**Material supplied**
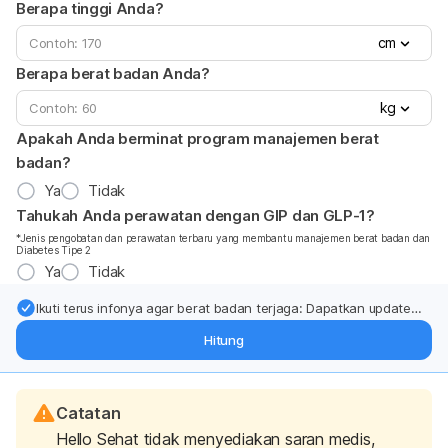
Berapa tinggi Anda?
cm
Berapa berat badan Anda?
kg
Apakah Anda berminat program manajemen berat
badan?
Ya
Tidak
Tahukah Anda perawatan dengan GIP dan GLP-1?
*Jenis pengobatan dan perawatan terbaru yang membantu manajemen berat badan dan
Diabetes Tipe 2
Ya
Tidak
Ikuti terus infonya agar berat badan terjaga: Dapatkan update
dari pakar mengenai dukungan dan perawatan berat badan
Hitung
langsung ke inbox Anda.
Catatan
Hello Sehat tidak menyediakan saran medis,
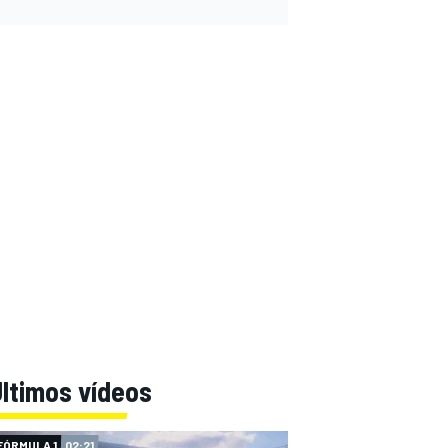
ltimos vídeos
FÓRMULA 1
02:21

**Required action**
Output each record precisely as it appears, and drop every picture.

**Task response**
Berapa tinggi Anda?
cm
Berapa berat badan Anda?
kg
Apakah Anda berminat program manajemen berat
badan?
Ya
Tidak
Tahukah Anda perawatan dengan GIP dan GLP-1?
*Jenis pengobatan dan perawatan terbaru yang membantu manajemen berat badan dan
Diabetes Tipe 2
Ya
Tidak
Ikuti terus infonya agar berat badan terjaga: Dapatkan update
dari pakar mengenai dukungan dan perawatan berat badan
Hitung
langsung ke inbox Anda.
Catatan
Hello Sehat tidak menyediakan saran medis,
ltimos vídeos
FÓRMULA 1
02:21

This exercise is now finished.